Famous paintings. A contested will. Sovereign immunity. Nazis.

These may sound like the ingredients of a best-selling spy novel, but as dozens of USC Gould students learned at a recent Conversations with the Dean event, they are just some of the elements of a lawsuit brought by E. Randol Schoenberg ’91 against the Austrian government 15 years ago to reclaim Jewish property looted by the Nazi regime in the late 1930s.

 E. Randol Schoenberg '91 and Dean Robert K. Rasmussen
 discuss the Klimt case with students

If the case sounds like an unlikely one, Schoenberg’s eventual victory sent a shockwave through the legal world.

“Everybody thought we were going to lose,” said Schoenberg, a litigator who also serves as a lecturer at USC Gould.

Schoenberg told the audience that his case began in the late 1990s with a request from a family friend, Maria Altmann, a native of Austria then in her early 80s. Her family’s art collection had been confiscated by the Nazis shortly after the Anschluss of 1938, when Germany took control of Austria.

Altmann’s aunt, Adele Bloch-Bauer, was a wealthy arts patron who had served as a model for paintings by Gustav Klimt, whose work can be found in some of the world’s most prestigious art museums.

One of those museums was the Austrian Gallery, which possessed five Klimt paintings that had been owned by Bloch-Bauer and her husband, Ferdinand, before World War II.

As Schoenberg explained, although Adele had requested in her will that her husband donate the Klimt paintings to the Austrian Gallery upon her death, he argued that the will was precatory – i.e., Ferdinand was not legally bound to donate the works after his wife died in 1925.

The Anschluss had taken the decision out of the family’s hands.

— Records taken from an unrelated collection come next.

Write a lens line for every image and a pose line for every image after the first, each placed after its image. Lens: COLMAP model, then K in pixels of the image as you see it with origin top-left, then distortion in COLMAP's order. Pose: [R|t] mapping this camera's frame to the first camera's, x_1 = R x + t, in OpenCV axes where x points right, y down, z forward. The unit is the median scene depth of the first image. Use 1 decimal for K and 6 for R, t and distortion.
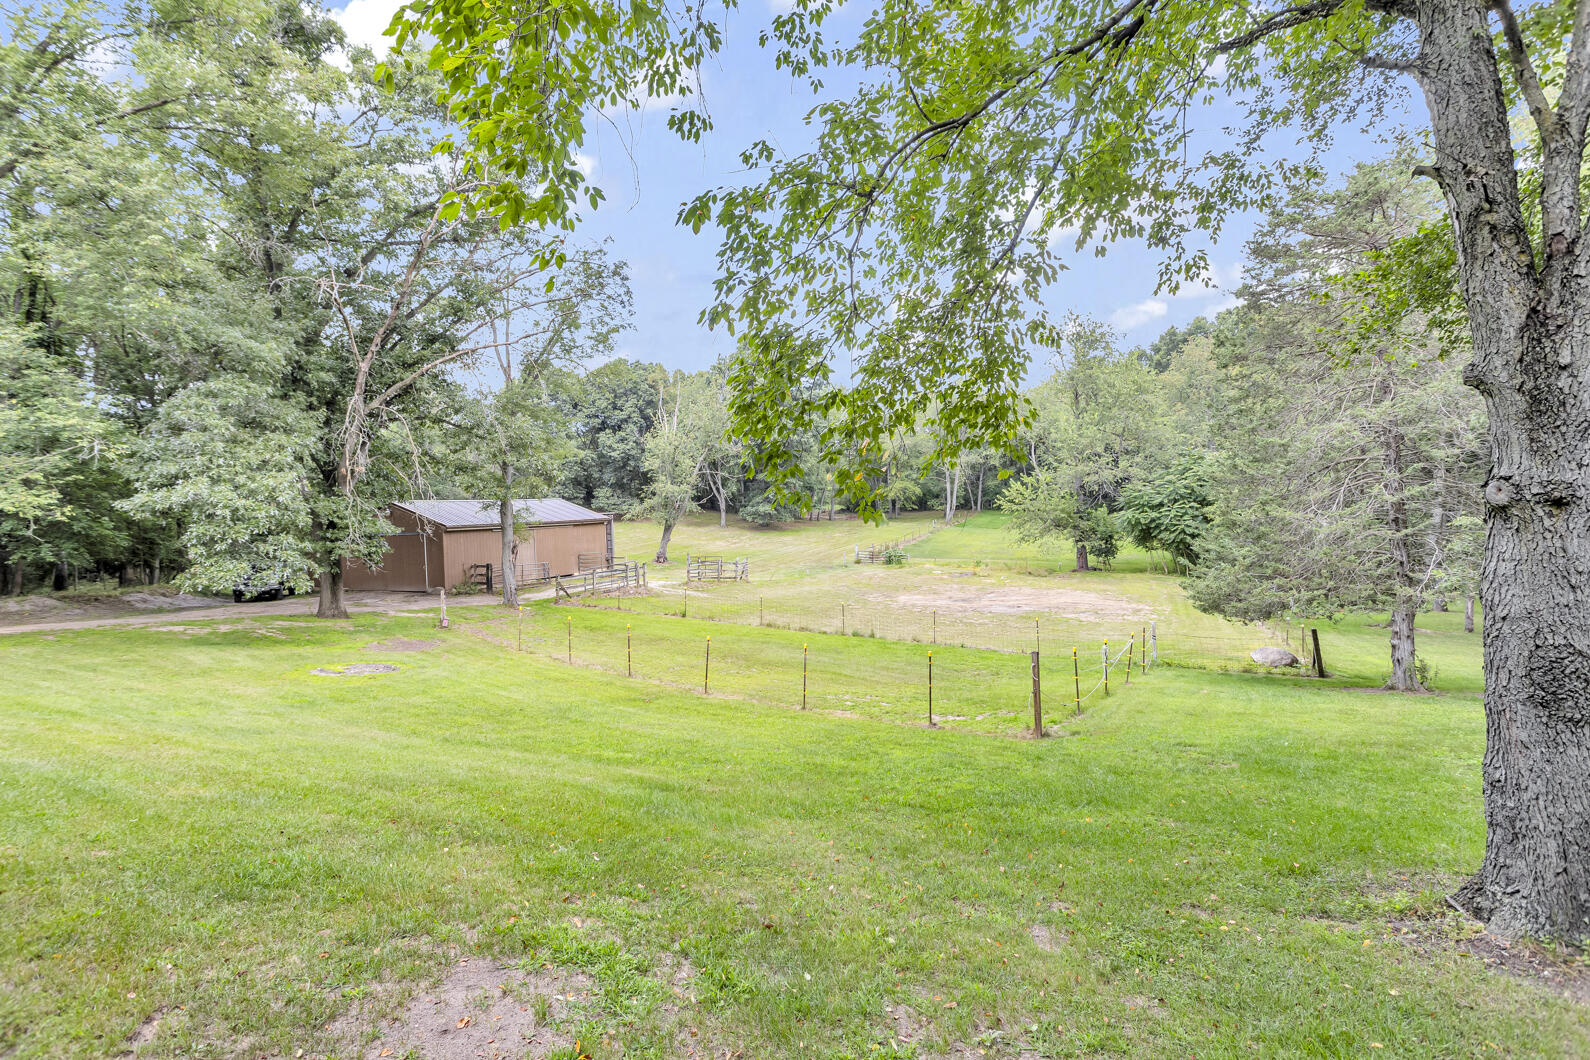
lens RADIAL K [[767.0, 0, 801.6], [0, 767.0, 523.6], [0, 0, 1]] dist [-0.000829, 0.000326]
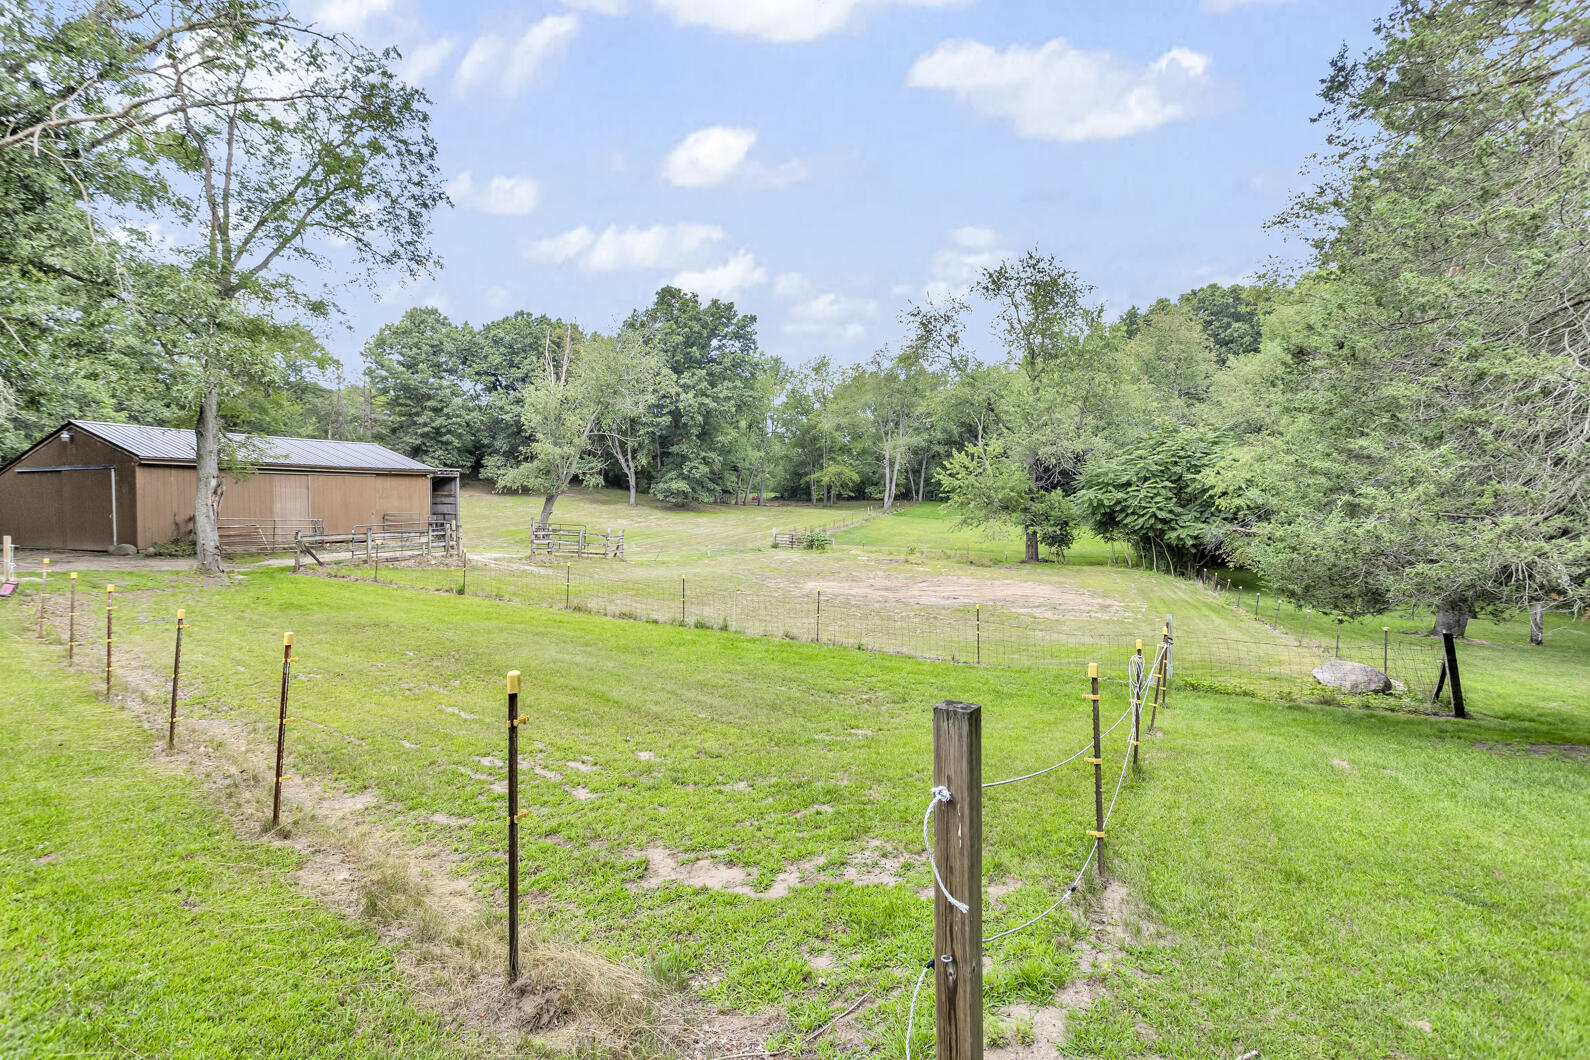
lens RADIAL K [[776.7, 0, 795.0], [0, 776.7, 530.0], [0, 0, 1]] dist [0.002415, 0.000519]
pose [[0.997481, 0.032690, 0.062947, 0.049328], [-0.033543, 0.999358, 0.012550, 0.024759], [-0.062497, -0.014630, 0.997938, 0.160061]]
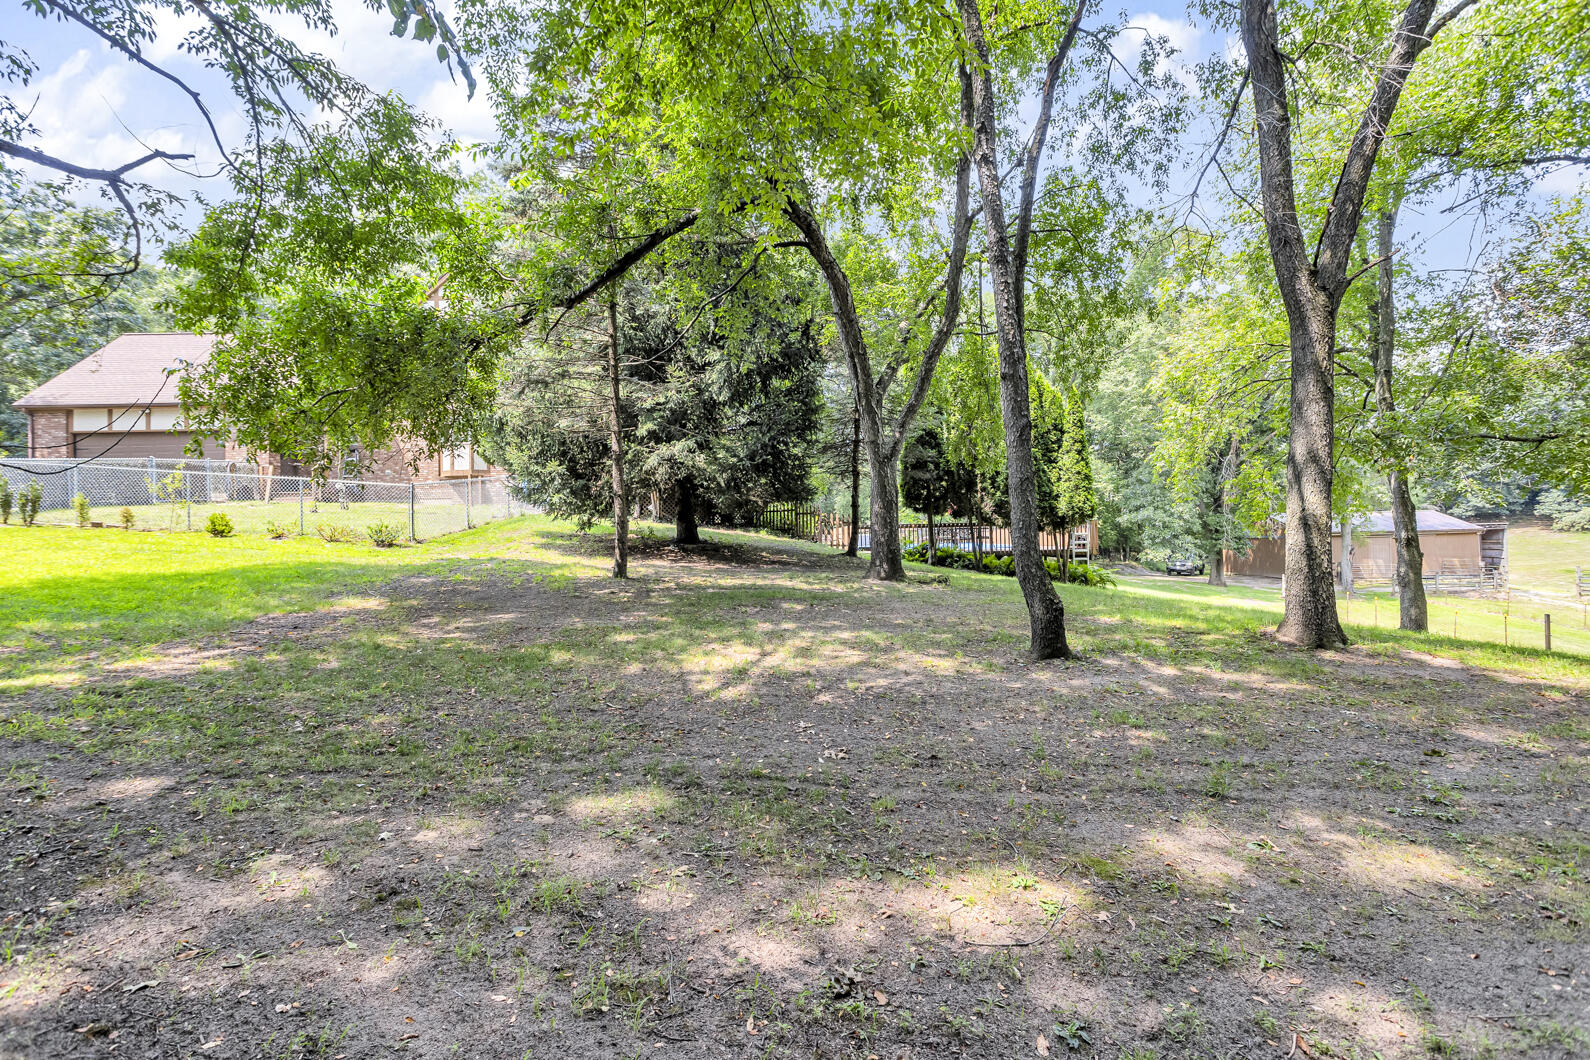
lens RADIAL K [[767.0, 0, 801.6], [0, 767.0, 523.6], [0, 0, 1]] dist [-0.000829, 0.000326]
pose [[0.457935, 0.016157, -0.888839, 0.206659], [-0.016468, 0.999817, 0.009691, -0.006258], [0.888833, 0.010199, 0.458117, -0.258584]]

When the Nazis took control of Austria in 1938, they slapped Jewish-owned firms with crippling fines and tax assessments whose payment usually required the Jewish owners and their families to sell their property, including artwork and other valuables.

 Schoenberg with a slide of Klimt's
 Portrait of Adele Bloch-Bauer I

“The Nazis always did things with a veneer of legality,” Schoenberg said. “Ferdinand was assessed with a huge tax penalty and that was used to liquidate his entire estate.”

Although Austrian Jews were able to file claims for restitution of their property beginning in 1948, the paintings remained with the Austrian Gallery, which had acquired them before the war’s end. When the Austrian government passed a 1998 law allowing for the opening of records related to Nazi-looted artwork, Maria Altmann tried to negotiate the return of the Klimt paintings. The Austrian government rejected her offer, citing Adele Bloch-Bauer’s will as proof that the paintings rightfully belonged to the Austrian Gallery.

Schoenberg took up Altmann’s case in 1998. The cost of filing a lawsuit in Austrian courts would have been prohibitively expensive, so he decided to sue Austria in United States District Court. Although the doctrine of sovereign immunity prevents most lawsuits filed against other nations, he believed that the few exceptions to the doctrine applied to his case.

When his firm passed on the case, Schoenberg left and opened his own practice.

“The first year I think I made twenty-thousand dollars,” Schoenberg told the audience. “It was not so easy, but I was able to get business from other lawyers and friends. I never really considered giving it up.”

Austria initially responded to his suit with a motion to dismiss.

“Everybody thought we were going to lose. We miraculously won in the district court,” he said. “Miraculously we won in the 9th Circuit, too.”

According to Schoenberg, the surprising progression of the case unnerved other national governments, as well as the U.S. government.

“The U.S. government was getting calls from all these different countries saying, ‘What’s going on, are we going to be sued for everything that ever happened in our countries?!” Schoenberg recalled, drawing laughs from the audience. “The case went to the Supreme Court, and again, all bets were off. I went in with very low expectations.”

 Maria Altmann, who died in 2011, with the recovered painting
 photo by Volker Corell

To the surprise of most legal observers, the Supreme Court ruled for Schoenberg. The Austrian government then offered to go to arbitration, but Maria Altmann initially demurred, citing the good outcomes they had been having in American courts.

“I told her, ‘Maria, if you want this case decided in your lifetime, we need to take this chance, because they can drag this out indefinitely,’” he said.

In January 2006, the arbitration panel ruled unanimously in Altmann’s favor, agreeing with Schoenberg that Adele Bloch-Bauer’s will was indeed precatory.

“Then we really celebrated,” Schoenberg said.

The Altmann family decided to auction off the five Klimt paintings, which fetched prices totaling more than $325 million.

Schoenberg’s work was recognized with the California Lawyer “Attorney of the Year” award in 2007, the 2006 Jurisprudence Award from the Anti-Defamation League and the Justice Louis D. Brandeis Award from the American Jewish Congress.

Schoenberg continues to serve as president of the Los Angeles Museum of the Holocaust, a post he has held since 2005. He remains Of Counsel at Burris, Schoenberg & Walden, LLP and has been involved in several other suits involving stolen artworks.

Reflecting on the unlikely path his career has taken, Schoenberg encouraged the students to work hard and pursue opportunities when they arise.

“The education I got here was excellent,” he said. “Take the best job you can, the best firm you can… get that job, and learn to be the best lawyer you can be. You don’t know where life is going to take you.”